Olympian Kim Glass, who was randomly attacked in Los Angeles by a man with a metal bolt last week, spoke out about the incident on Tuesday evening after the suspect was charged, saying that she hopes he gets the full 11-year prison sentence he is facing.
"The point is guys, he has assaulted many people before me and he’s violated probation and he's violated paroles doing the same thing," Glass sad in a video posted on her Instagram, noting that his other victims have been women.
"You guys are only hearing about me because I'm an Olympian," she continued. "And you guys haven't heard from the other victims of the other attacks that have been happening, repeatedly happening in this city, so they need to be vindicated and we can't drop the ball on this. We can't. Things have to change."
The suspected attacker, 51-year-old Semeon Tesfamariam, is accused of randomly throwing a 10-inch metal bolt at Glass's face while she was walking near a homeless camp in Los Angeles.
He was previously convicted of felony assaults in 2018 and 2019, but was out on parole when he allegedly attacked Glass.
Bystanders witnessed the assault and detained Tesfamariam until police arrived. He was charged with assault with a deadly weapon on Tuesday and is now being held without bail, Los Angeles County District Attorney George Gascón said.
Tesfamariam's arraignment was scheduled for Tuesday but doubts were raised about his competency to stand trial, so a new hearing was set for Aug. 12.

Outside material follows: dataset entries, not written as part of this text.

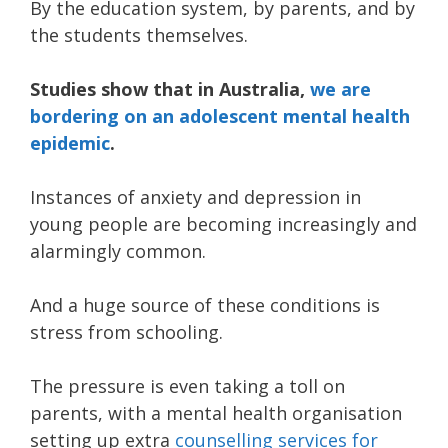
By the education system, by parents, and by
the students themselves.
Studies show that in Australia,
we are
bordering on an adolescent mental health
epidemic
.
Instances of anxiety and depression in
young people are becoming increasingly and
alarmingly common.
And a huge source of these conditions is
stress from schooling.
The pressure is even taking a toll on
parents, with a mental health organisation
setting up extra
counselling services for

"Clearly he’s not mentally well and I do feel for him a lot. At the same time, feeling for somebody and holding them accountable doesn’t have to be mutually exclusive," Glass said Tuesday evening on Instagram.
"He needs to be off the streets and I hope that he gets the full 11 years and then some, and I hope that while he’s doing it, he gets help."
Gascón, who has faced scrutiny for reforms he put in place after being elected as district attorney in 2020, called it a "brutal, unprovoked attack."
Violent crime is up 8.2% so far this year, with aggravated assaults jumping 5%, according to LAPD data.
Those elevated crime levels have driven a recall campaign against Gascón, which recently gathered enough signatures to put the recall question on the ballot in November.
"The more that we keep letting this issue go on and on and on, and they keep getting out and they are on the streets and we know that they are not healthy or mentally well and we’re putting our citizens, our healthcare workers, our cops, everyone in harm's way," Glass said. "We’re letting our society down."
Fox News's Jonathan Moore contributed to this report.